##### Provided data
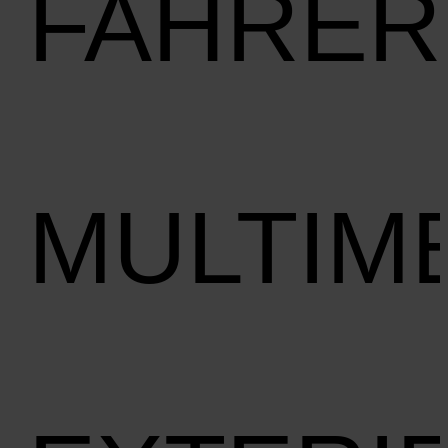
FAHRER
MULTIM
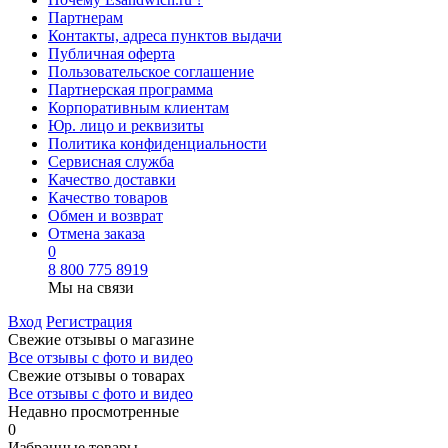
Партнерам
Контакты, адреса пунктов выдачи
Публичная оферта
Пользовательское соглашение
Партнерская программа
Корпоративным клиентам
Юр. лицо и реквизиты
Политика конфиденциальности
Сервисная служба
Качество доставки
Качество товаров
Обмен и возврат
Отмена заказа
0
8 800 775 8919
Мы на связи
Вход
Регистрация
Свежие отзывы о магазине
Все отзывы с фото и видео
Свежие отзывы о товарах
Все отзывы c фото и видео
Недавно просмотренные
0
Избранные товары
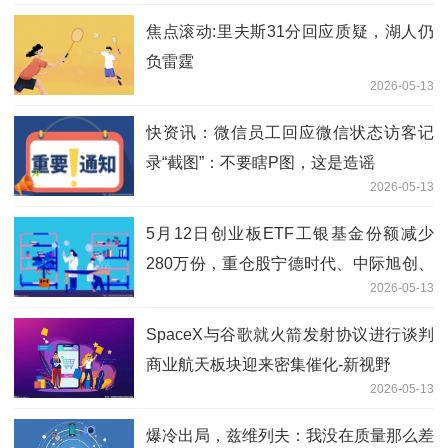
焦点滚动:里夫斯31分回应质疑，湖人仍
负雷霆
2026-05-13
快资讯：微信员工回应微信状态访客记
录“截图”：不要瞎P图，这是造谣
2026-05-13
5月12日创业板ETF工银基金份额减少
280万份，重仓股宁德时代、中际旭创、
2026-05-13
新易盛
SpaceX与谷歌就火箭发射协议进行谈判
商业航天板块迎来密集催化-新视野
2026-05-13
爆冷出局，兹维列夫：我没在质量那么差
##########
The problem>
Copy out exactly the lines between the line that contains "Контакты, адреса пунктов выдачи" and the last line of the records, both ends included; leave out every picture.

Answer box>
Контакты, адреса пунктов выдачи
Публичная оферта
Пользовательское соглашение
Партнерская программа
Корпоративным клиентам
Юр. лицо и реквизиты
Политика конфиденциальности
Сервисная служба
Качество доставки
Качество товаров
Обмен и возврат
Отмена заказа
0
8 800 775 8919
Мы на связи
Вход
Регистрация
Свежие отзывы о магазине
Все отзывы с фото и видео
Свежие отзывы о товарах
Все отзывы c фото и видео
Недавно просмотренные
0
Избранные товары
焦点滚动:里夫斯31分回应质疑，湖人仍
负雷霆
2026-05-13
快资讯：微信员工回应微信状态访客记
录“截图”：不要瞎P图，这是造谣
2026-05-13
5月12日创业板ETF工银基金份额减少
280万份，重仓股宁德时代、中际旭创、
2026-05-13
新易盛
SpaceX与谷歌就火箭发射协议进行谈判
商业航天板块迎来密集催化-新视野
2026-05-13
爆冷出局，兹维列夫：我没在质量那么差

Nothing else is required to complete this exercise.